92339 – Reduce memory usage of strings in JavaModelCache

Bug 92339 - Reduce memory usage of strings in JavaModelCache

Summary: Reduce memory usage of strings in JavaModelCache

Status:	RESOLVED WONTFIX

Alias:	None

Product:	JDT
Classification:	Eclipse Project
Component:	Core (show other bugs)
Version:	3.1
Hardware:	PC Windows 2000

Importance:	P3 enhancement (vote)
Target Milestone:	3.3
Assignee:	JDT-Core-Inbox
QA Contact:

URL:
Whiteboard:
Keywords:

Depends on:
Blocks:

Reported:	2005-04-22 03:07 EDT by Noel Grandin
Modified:	2009-08-30 02:17 EDT (History)
CC List:	0 users

See Also:

Attachments
compress strings using utf-8 encoding (4.93 KB, patch) 2005-04-22 03:08 EDT, Noel Grandin	no flags	Details \| Diff
View All Add an attachment (proposed patch, testcase, etc.)

Note You need to log in before you can comment on or make changes to this bug.

Description Noel Grandin

2005-04-22 03:07:58 EDT

Hi

This is linked to 
<a href="https://bugs.eclipse.org/bugs/show_bug.cgi?id=84872">bug 84872</a>

I had a weird idea, so I thought I'd try it out.

Since most java identifier strings are ascii, the normal java string encoding
(utf-16) is thus about 50% efficient.

So I converted ClassFile to store it's strings in utf-8 form using byte arrays.

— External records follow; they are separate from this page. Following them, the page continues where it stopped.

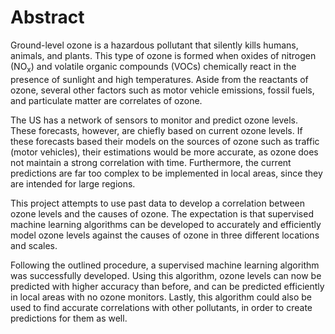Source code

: # Abstract
Ground-level ozone is a hazardous pollutant that silently
kills humans, animals, and plants. This type of ozone is formed
when oxides of nitrogen (NO<sub>x</sub>) and volatile organic
compounds (VOCs) chemically react in the presence of sunlight
and high temperatures. Aside from the reactants of ozone,
several other factors such as motor vehicle emissions, fossil
fuels, and particulate matter are correlates of ozone.

The US has a network of sensors to monitor and predict ozone
levels. These forecasts, however, are chiefly based on current
ozone levels. If these forecasts based their models on the
sources of ozone such as traffic (motor vehicles), their
estimations would be more accurate, as ozone does not
maintain a strong correlation with time. Furthermore, the
current predictions are far too complex to be implemented in
local areas, since they are intended for large regions.

This project attempts to use past data to develop a
correlation between ozone levels and the causes of ozone. The
expectation is that supervised machine learning algorithms can
be developed to accurately and efficiently model ozone levels
against the causes of ozone in three different locations and
scales.

Following the outlined procedure, a supervised machine
learning algorithm was successfully developed. Using this
algorithm, ozone levels can now be predicted with higher
accuracy than before, and can be predicted efficiently in
local areas with no ozone monitors. Lastly, this algorithm
could also be used to find accurate correlations with other
pollutants, in order to create predictions for them as well.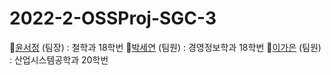 # 2022-2-OSSProj-SGC-3

🌟[윤서정](https://github.com/harriet221) (팀장) : 철학과 18학번
🌟[박세연](https://github.com/irina0627) (팀원) : 경영정보학과 18학번
🌟[이가은](https://github.com/gaeun5744) (팀원) : 산업시스템공학과 20학번
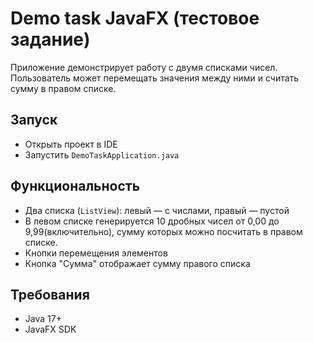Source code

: # Demo task JavaFX (тестовое задание)

Приложение демонстрирует работу с двумя списками чисел. Пользователь может перемещать значения между ними и считать сумму в правом списке.

## Запуск

- Открыть проект в IDE
- Запустить `DemoTaskApplication.java`

## Функциональность

- Два списка (`ListView`): левый — с числами, правый — пустой
- В левом списке генерируется 10 дробных чисел от 0,00 до 9,99(включительно), сумму которых можно посчитать в правом списке.
- Кнопки перемещения элементов
- Кнопка "Сумма" отображает сумму правого списка

## Требования

- Java 17+
- JavaFX SDK
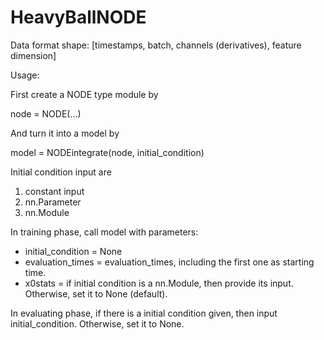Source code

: # HeavyBallNODE

Data format shape: 
[timestamps, batch, channels (derivatives), feature dimension]

Usage:

First create a NODE type module by 

node = NODE(...)

And turn it into a model by 

model = NODEintegrate(node, initial_condition)

Initial condition input are

1. constant input
2. nn.Parameter
3. nn.Module

In training phase, call model with parameters:

- initial_condition = None
- evaluation_times = evaluation_times, including the first one as starting time.
- x0stats = if initial condition is a nn.Module, then provide its input. Otherwise, set it to None (default).

In evaluating phase, if there is a initial condition given, then input initial_condition. Otherwise, set it to None.
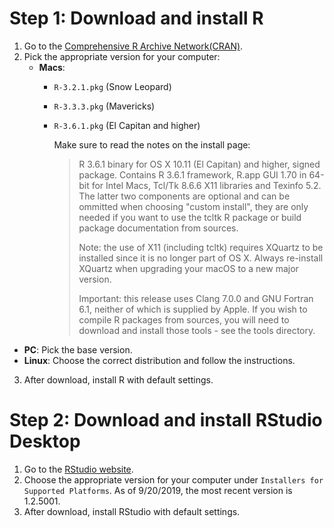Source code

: # Step 1: Download and install R

1.  Go to the [Comprehensive R Archive Network(CRAN)](http://ftp.osuosl.org/pub/cran/).
2.  Pick the appropriate version for your computer:
    * **Macs**:
      * `R-3.2.1.pkg` (Snow Leopard)
      * `R-3.3.3.pkg` (Mavericks)
      * `R-3.6.1.pkg` (El Capitan and higher)

        Make sure to read the notes on the install page:

        > R 3.6.1 binary for OS X 10.11 (El Capitan) and higher, signed package. Contains R 3.6.1 framework, R.app GUI 1.70 in 64-bit for Intel Macs, Tcl/Tk 8.6.6 X11 libraries and Texinfo 5.2. The latter two components are optional and can be ommitted when choosing "custom install", they are only needed if you want to use the tcltk R package or build package documentation from sources.
        >
        > Note: the use of X11 (including tcltk) requires XQuartz to be installed since it is no longer part of OS X. Always re-install XQuartz when upgrading your macOS to a new major version.
        >
        > Important: this release uses Clang 7.0.0 and GNU Fortran 6.1, neither of which is supplied by Apple. If you wish to compile R packages from sources, you will need to download and install those tools - see the tools directory.

   * **PC**: Pick the base version.
   * **Linux**: Choose the correct distribution and follow the instructions.
3.	After download, install R with default settings.

# Step 2: Download and install RStudio Desktop

1.	Go to the [RStudio website](https://www.rstudio.com/products/rstudio/download/#download).
2.	Choose the appropriate version for your computer under `Installers for Supported Platforms`. As of 9/20/2019, the most recent version is 1.2.5001.
4.	After download, install RStudio with default settings.
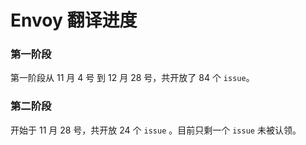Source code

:# Envoy 翻译进度

### 第一阶段

第一阶段从 11 月 4 号 到 12 月 28 号，共开放了 84 个 `issue`。

### 第二阶段

开始于 11 月 28 号，共开放 24 个 `issue` 。目前只剩一个 `issue` 未被认领。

This reduced the memory retained by ClassFile instances by 34% (as measured by
YourKit).

I'm not sure what this will do to CPU performance, since there is now
additional conversion happening, but the memory saved may be worth it for
larger projects.

Also, I tried converting PackageFragment#names to perform the same trick, but
that only effected a 1.2% saving, so I dumped that part of the patch.

Comment 1 Noel Grandin

2005-04-22 03:08:43 EDT

Created attachment 20225 [details]
compress strings using utf-8 encoding

Comment 2 Philipe Mulet

2005-04-22 03:51:21 EDT

Recreating strings all the time must be deadly for GC.
It would benefit from recoding algorithms to perform on byte[] as well, so as to
save internal string creations.

Comment 3 Noel Grandin

2005-04-22 04:04:23 EDT

Not necessarily. 
Virtually of the "re-created" objects would be short-lived and would cycle
through the eden space almost immediately. We create temporary objects
everywhere constantly. 

I contemplated writing a "UTF8String" class that would reduce the conversions
required and also interoperate with String, StringBuffer, etc. but concluded
that until a real need grew, we were better off with a simple solution.

But I could be persuaded -grin- ...

Also, writing a UTFString class would remove some of the memory benefit, since
an additional object would be required. 
Unless I made all of the methods on UTF8String static, and left the stored type
as a byte []... Hmmm, slightly awkward to use, but it could be workable.

Comment 4 Jerome Lanneluc

2006-03-28 10:52:45 EST

Interesting idea. Will consider post 3.2.

Comment 5 Denis Roy

2009-08-30 02:17:12 EDT

As of now 'LATER' and 'REMIND' resolutions are no longer supported.
Please reopen this bug if it is still valid for you.